__WHAT THIS TASK INVOLVES__
List every forum user name that appears in the Slacker thread.

__SOURCE EXTRACT__
^^^^
I bought the Slacker because I found it for $49 on Woot (first Gen unit). If not for Woot I wouldn't own it, simply because I wouldn't have looked at it seriously. I think I'm going to cancel XM for a long enough period to pay for the Slacker (4 months). After that time I may be back to XM if I find that I miss the talk channels (and Underground Garage) enough. The problem is that in Vero Beach through most of the day I only receive one AM station (for talk programming).


----------



## Richard King (Mar 25, 2002)

dpd146 said:


> How much is stored (length of time)?


I wish I could tell you. I have my 25 stations loaded and spent all of yesterday (about 7 hours) listening to one station with no repeats that I noticed. It would be interesting to find this out if anyone here knows.


----------



## Dolly (Jan 30, 2007)

Richard King said:


> I bought the Slacker because I found it for $49 on Woot (first Gen unit). If not for Woot I wouldn't own it, simply because I wouldn't have looked at it seriously. I think I'm going to cancel XM for a long enough period to pay for the Slacker (4 months). After that time I may be back to XM if I find that I miss the talk channels (and Underground Garage) enough. The problem is that in Vero Beach through most of the day I only receive one AM station (for talk programming).
^^^^
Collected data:
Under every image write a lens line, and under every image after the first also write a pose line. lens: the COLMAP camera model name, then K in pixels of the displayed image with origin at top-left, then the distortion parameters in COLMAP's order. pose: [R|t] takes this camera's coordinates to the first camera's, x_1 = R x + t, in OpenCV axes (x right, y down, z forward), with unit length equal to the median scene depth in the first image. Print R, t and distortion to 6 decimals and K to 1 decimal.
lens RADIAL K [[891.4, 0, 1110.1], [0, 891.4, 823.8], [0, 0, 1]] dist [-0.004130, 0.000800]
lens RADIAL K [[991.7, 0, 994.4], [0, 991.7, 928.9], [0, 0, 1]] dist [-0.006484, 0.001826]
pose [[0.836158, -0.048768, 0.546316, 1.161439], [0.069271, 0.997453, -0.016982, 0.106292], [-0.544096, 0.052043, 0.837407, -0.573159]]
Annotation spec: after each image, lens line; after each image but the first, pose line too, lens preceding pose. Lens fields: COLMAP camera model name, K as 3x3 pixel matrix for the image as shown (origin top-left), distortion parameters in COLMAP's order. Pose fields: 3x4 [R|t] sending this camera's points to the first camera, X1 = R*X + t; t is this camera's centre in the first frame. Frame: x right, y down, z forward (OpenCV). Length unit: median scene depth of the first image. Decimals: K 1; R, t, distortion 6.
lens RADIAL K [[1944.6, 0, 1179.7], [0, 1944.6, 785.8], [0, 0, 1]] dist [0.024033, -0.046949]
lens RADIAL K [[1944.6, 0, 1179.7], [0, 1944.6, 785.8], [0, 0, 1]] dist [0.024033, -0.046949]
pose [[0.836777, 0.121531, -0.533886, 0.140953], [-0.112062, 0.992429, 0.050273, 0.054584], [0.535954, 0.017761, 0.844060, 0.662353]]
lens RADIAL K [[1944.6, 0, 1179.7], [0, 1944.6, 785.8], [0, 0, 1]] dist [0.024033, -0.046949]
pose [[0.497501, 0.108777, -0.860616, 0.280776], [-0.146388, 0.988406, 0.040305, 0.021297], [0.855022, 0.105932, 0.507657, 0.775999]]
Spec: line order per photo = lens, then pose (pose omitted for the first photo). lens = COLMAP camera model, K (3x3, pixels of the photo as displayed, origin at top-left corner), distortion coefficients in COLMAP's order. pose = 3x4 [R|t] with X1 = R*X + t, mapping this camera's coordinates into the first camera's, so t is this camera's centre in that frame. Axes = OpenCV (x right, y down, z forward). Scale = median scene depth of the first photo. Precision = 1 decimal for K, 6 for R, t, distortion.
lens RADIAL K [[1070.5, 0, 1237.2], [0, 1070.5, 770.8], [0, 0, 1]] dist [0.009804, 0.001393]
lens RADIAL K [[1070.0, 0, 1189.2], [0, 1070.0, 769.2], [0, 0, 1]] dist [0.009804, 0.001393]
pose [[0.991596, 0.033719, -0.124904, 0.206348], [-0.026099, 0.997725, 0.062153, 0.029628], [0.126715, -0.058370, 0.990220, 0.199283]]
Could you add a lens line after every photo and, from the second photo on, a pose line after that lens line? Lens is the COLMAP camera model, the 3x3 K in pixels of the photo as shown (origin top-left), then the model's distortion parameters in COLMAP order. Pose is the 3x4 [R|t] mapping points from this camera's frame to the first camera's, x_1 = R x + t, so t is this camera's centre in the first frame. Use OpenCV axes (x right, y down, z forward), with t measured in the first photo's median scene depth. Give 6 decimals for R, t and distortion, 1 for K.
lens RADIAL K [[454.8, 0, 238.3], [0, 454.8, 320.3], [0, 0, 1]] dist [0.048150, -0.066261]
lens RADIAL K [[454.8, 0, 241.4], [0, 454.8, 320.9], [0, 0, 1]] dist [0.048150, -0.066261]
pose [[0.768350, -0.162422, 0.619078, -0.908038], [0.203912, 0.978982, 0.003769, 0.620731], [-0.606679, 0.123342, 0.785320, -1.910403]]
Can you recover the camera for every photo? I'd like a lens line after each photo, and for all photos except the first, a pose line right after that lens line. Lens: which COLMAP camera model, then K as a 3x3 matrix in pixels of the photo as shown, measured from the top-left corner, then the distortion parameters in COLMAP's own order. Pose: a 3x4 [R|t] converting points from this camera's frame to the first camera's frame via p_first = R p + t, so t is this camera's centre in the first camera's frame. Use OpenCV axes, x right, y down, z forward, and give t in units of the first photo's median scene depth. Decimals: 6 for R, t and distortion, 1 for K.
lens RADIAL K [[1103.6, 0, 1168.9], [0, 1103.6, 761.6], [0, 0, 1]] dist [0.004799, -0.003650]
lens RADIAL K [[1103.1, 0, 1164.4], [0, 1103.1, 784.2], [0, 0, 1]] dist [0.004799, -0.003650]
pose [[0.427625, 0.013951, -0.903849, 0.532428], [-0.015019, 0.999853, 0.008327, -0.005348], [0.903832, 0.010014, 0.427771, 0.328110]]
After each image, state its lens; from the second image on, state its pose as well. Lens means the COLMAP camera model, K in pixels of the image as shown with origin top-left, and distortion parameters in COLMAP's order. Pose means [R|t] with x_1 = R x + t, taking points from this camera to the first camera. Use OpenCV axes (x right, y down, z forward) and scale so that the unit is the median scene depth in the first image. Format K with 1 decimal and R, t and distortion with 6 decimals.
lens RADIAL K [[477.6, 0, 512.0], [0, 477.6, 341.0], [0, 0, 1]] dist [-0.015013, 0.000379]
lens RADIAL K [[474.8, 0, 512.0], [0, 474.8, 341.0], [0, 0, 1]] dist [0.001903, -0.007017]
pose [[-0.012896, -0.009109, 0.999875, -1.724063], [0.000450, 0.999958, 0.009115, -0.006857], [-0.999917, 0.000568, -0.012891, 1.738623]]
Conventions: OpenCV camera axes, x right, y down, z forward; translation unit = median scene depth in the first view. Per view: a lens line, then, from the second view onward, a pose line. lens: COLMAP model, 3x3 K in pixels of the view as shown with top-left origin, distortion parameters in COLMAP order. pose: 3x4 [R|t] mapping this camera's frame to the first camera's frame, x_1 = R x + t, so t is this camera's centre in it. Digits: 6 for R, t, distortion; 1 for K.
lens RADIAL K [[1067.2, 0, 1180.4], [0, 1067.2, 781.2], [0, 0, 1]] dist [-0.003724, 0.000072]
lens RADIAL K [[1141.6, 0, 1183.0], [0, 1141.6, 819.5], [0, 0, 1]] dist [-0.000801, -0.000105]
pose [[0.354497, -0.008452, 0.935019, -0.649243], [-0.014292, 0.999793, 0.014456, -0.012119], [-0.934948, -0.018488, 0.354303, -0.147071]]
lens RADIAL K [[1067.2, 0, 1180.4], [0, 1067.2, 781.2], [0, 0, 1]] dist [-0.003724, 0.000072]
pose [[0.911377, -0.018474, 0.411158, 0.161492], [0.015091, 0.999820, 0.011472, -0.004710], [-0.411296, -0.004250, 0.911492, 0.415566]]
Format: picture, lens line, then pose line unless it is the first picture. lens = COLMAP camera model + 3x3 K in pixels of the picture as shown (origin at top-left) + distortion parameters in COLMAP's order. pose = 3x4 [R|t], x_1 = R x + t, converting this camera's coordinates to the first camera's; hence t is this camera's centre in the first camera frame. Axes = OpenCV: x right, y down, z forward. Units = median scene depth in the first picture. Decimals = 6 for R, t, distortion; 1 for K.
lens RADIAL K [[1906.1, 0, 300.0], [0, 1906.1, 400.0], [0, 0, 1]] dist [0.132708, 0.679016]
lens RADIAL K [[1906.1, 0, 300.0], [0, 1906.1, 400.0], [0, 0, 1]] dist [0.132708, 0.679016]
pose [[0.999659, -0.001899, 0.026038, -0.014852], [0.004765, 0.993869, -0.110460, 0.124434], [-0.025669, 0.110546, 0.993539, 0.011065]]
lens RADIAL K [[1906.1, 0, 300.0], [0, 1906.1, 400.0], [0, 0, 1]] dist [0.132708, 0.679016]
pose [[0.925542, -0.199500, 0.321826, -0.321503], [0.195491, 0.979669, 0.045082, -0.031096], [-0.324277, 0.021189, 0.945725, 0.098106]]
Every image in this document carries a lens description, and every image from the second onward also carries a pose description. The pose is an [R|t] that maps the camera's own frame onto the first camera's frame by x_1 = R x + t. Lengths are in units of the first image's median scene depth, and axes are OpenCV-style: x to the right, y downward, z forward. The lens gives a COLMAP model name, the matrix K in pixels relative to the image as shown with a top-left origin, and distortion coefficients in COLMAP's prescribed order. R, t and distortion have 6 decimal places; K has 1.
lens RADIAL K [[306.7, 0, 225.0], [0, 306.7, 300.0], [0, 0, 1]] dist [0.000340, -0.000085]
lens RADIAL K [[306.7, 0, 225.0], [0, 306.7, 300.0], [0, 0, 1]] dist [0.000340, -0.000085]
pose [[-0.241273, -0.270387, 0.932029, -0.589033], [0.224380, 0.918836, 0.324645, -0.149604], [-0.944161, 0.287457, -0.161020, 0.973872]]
^^^^
__COMPLETED EXERCISE__
Richard King, dpd146, Dolly